--- QUÉ HACER ---
¿Cómo queda el pasaje del artículo sobre Georges de La Tour que arranca con las palabras que contienen "En 1991 se incorporó" y se cierra con "Ministerio de Trabajo." si cambias "El tocador de zanfoña" por "El tañedor de zanfoña"? Escríbelo completo.

--- TEXTO DEL DOCUMENTO ---
────────────────

Georges de La Tour, el luminoso cabo suelto

El Museo del Prado expone la mayor parte de sus pinturas

Madrid,
Georges de La Tour. Tañedor de zanfonía con perro. Bergues, Musée du Mont de Pieté- Ville de Bergues
Georges de La Tour. Tañedor de zanfonía con perro. Bergues, Musée du Mont de Pieté- Ville de Bergues

En 1991 se incorporó a las colecciones del Museo del Prado el primero de los dos De La Tour que posee el centro, El tocador de zanfoña, adquirido con fondos del legado Villaescusa, y en 2005 llegó el sagundo, San Jerónimo leyendo una carta, que José Milicua había hallado entre las pinturas que atesora el Ministerio de Trabajo.

A partir del 23 de febrero, el Prado celebra ambas adquisiciones y rinde homenaje a Milicua, que fue Patrono del museo y falleció en 2013, presentando una muestra donde podrá contemplarse la mayor parte de la producción de este artista: 31 pinturas de las cerca de cuarenta que se le atribuyen. Más que de una antología –ha señalado Miguel Zugaza- se trata de una exposición de su opera omnia que, a su vez, difundirá entre el gran público la figura de un artista caído en el olvido durante siglos (fue recuperado en las vanguardias, como El Greco) y rodeado de enigmas, empezando por los que la atribución de sus trabajos ha generado: muchos se pensaban salidos de las manos de pintores nórdicos o de Zurbarán, Ribera o Velázquez.

────────────────

--- DATOS REGISTRADOS ---
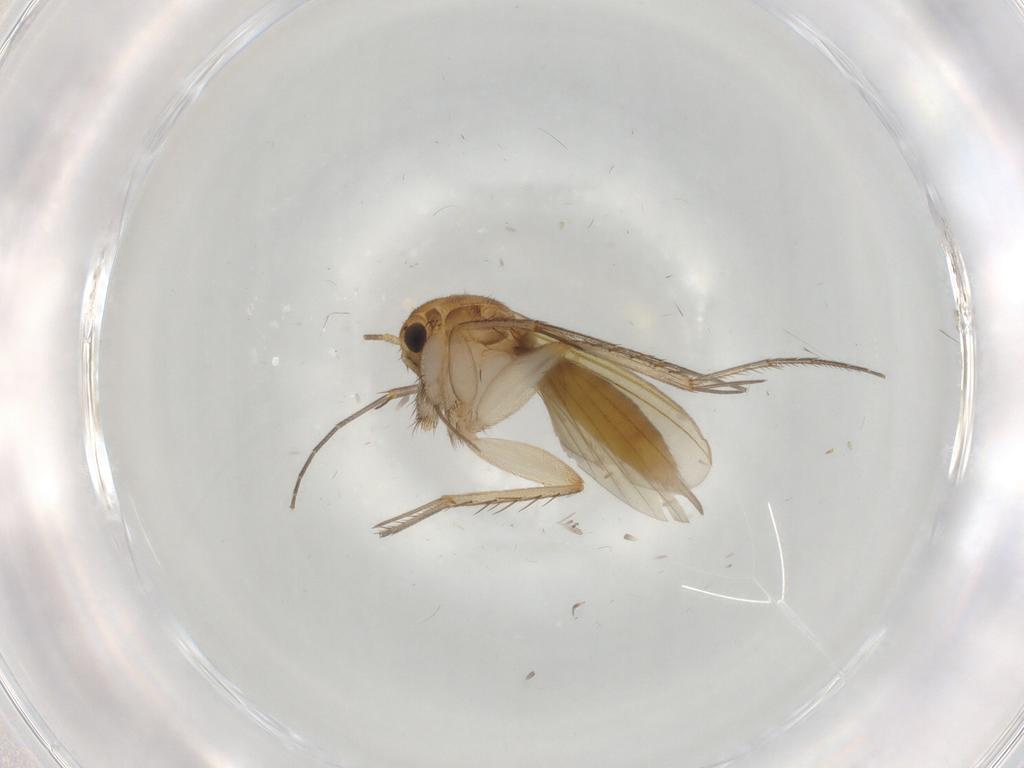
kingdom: Animalia
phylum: Arthropoda
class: Insecta
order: Diptera
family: Mycetophilidae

────────────────

--- RESULTADO ---
En 1991 se incorporó a las colecciones del Museo del Prado el primero de los dos De La Tour que posee el centro, El tañedor de zanfoña, adquirido con fondos del legado Villaescusa, y en 2005 llegó el sagundo, San Jerónimo leyendo una carta, que José Milicua había hallado entre las pinturas que atesora el Ministerio de Trabajo.